Fracking – Britain’s Next Revolution
Global Research, August 20,
2013
Water, water everywhere,
Nor any drop to drink.’
Samuel Taylor Coleridge: The Rime of the Ancient Mariner
At
long last Britain is discussing and objecting to fracking – or we would be if
the general public had access to accurate information. As it is, Prime Minister
David Cameron is going all out to promote a country-wide embrace of shale
gas.
Forgotten
is his promise to lead the ‘greenest
government ever’. Forgotten is the fact that shale gas is yet
one more fossil fuel that increases the risks from climate change; that methane
is far worse than most carbon emissions where global warming is concerned. No,
no. Instead he invites us to gaze on the Nirvana of cheap energy, energy that
will allow the poor to heat their homes – presumably while they also try to cope
with rising food prices, stop their homes from being flooded because of extreme
weather events or, if they are ill or elderly, dying during ever-increasing heat
waves.
He claims it
will ‘drive energy bills down’; provide jobs; bring money to local
neighbourhoods. He doesn’t give this last claim its accurate and truthful label
– bribery. In order to persuade people to allow fracking in their community the
energy companies have government permission to give communities £100,000 for
each exploratory well plus
1% of all their profits from the fracked site, not that the ‘profits’ will be
that much compared to costs, or last very long.
Because
the shale containing the gas is fractured, after an initial burst of gas being
captured and brought to the surface, a great deal of it simply leaks sideways
through the fractures. Some studies show that a well’s output can drop by
60% within a year, and by as much as 90% within 5 years of coming into
production, requiring the well to be ‘restimulated’. How sexy. Why don’t they
get honest and call it re-fracturing? If that fails to improve the production
then another well – or two – can be drilled. In other words, fracking never
involves single wells.
Nor
is it that profitable. As this report from
a group of New York state businesses says, “Studies funded by the natural gas
industry have exaggerated benefits and ignored significant costs”. Fracking is
really not doing as well as Cameron implies. It is not the great economic boom
he is asking us to grasp with both hands. Beware nettles, say I. The government
is also bribing the energy companies by offering them large tax
breaks for which, ultimately, the tax payer will pick up the
bill.
Cameron
says it takes ‘courage’ to go ahead with drilling for shale gas. No. It takes
bare-faced cheek for a politician to attempt to con the public quite this much.

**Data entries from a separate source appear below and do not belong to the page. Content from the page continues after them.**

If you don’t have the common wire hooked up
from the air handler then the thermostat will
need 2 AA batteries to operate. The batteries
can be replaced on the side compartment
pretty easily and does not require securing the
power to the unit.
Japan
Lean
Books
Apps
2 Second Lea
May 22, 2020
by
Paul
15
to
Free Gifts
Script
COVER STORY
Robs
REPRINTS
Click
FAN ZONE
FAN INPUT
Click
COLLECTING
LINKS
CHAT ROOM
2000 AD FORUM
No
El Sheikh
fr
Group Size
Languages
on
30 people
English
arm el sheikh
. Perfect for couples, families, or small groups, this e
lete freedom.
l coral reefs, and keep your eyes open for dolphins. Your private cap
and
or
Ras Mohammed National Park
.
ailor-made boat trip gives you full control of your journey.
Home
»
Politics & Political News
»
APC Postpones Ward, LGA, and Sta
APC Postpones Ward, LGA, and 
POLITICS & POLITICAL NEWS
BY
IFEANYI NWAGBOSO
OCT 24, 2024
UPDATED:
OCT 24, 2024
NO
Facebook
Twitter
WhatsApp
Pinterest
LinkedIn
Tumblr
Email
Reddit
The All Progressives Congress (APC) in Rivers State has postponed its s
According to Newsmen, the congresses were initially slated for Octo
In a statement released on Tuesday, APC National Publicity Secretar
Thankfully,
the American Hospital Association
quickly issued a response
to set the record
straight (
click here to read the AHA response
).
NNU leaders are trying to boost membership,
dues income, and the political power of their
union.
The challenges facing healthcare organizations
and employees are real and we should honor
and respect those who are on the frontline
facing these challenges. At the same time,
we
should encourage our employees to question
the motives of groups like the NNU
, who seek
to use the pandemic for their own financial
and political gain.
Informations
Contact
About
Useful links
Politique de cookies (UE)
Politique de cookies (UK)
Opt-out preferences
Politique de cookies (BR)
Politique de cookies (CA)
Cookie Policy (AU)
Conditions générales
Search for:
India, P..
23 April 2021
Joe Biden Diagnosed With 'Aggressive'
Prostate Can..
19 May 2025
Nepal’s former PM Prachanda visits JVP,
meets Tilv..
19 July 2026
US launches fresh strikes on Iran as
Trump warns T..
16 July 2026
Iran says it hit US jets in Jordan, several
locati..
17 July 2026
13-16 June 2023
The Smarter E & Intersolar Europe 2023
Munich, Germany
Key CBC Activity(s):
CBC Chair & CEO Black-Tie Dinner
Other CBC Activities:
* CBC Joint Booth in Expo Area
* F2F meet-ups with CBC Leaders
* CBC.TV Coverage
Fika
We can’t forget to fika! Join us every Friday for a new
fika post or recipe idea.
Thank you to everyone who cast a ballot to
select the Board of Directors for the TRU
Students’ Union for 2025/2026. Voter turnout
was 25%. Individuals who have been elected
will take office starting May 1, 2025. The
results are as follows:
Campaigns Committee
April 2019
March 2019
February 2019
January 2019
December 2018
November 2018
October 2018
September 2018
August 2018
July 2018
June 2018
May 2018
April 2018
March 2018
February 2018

It takes genuine courage to study and accept the plethora of evidence that is
available from countries that have firsthand experience of the frightening
effects of the fracking process, evidence that demonstrates why no country
should go ahead with fracking.
He
and his ministers are only interested in three things: the promise of cheap
energy might buy votes at the next general election; the money they will make
themselves (around a third of government ministers have links with energy and
finance); and taking the country down the fracking path will allow them to
ignore climate change, which they really do not have the courage to do anything
effective about. But this being a government of rich
men, mostly of the ‘their loss, our gain’ variety, fracking is
about money, and when Cameron speaks about shale gas one can almost see the
pound signs revolving in his eyes.
Pity
the uninformed British people who are being swept down this road by Cameron’s
evangelistic and very misleading fervour. Let’s put things into perspective. The
largest US shale gas field, the Barnett Shale in Texas, is around 5,000 square
miles. England, where almost all of the UK fracking (if allowed) would take
place, is 50,600 square miles, no more than 11 times larger than the Barnett
Shale, which already has over 16,000 wells. And England is very small, crowded
and home to some 53.5 million people.
The
real issue which is not being discussed in public, let alone addressed, is water
or rather, one aspect of it. Cameron says that “international evidence shows
there is no reason why the process should cause contamination of water supplies
and other environmental damage if properly regulated” (my emphasis).
But internationally, energy companies have shown little regard for regulations
or the environment, and certainly not where profits are concerned. And proper
inspection and enforcement of the regulations will cost money that we have not
got, and would not spend if we had.
Despite
the denials from supporters of fracking that the process can contaminate
underground water supplies, there is plenty of evidence that it happens. A
recently released study by
Texas University found heavy metals such as arsenic, selenium and strontium. One
of the report’s authors Brian Fontenot, said, “that any time you have water
wells that exceed the maximum contaminate limit for any of these heavy metals,
they are within about three kilometers of a natural gas well”. An Australian
study echoed findings from the US, with details of farmers’ water supplies being
unusable and farm stock dying from drinking contaminated water.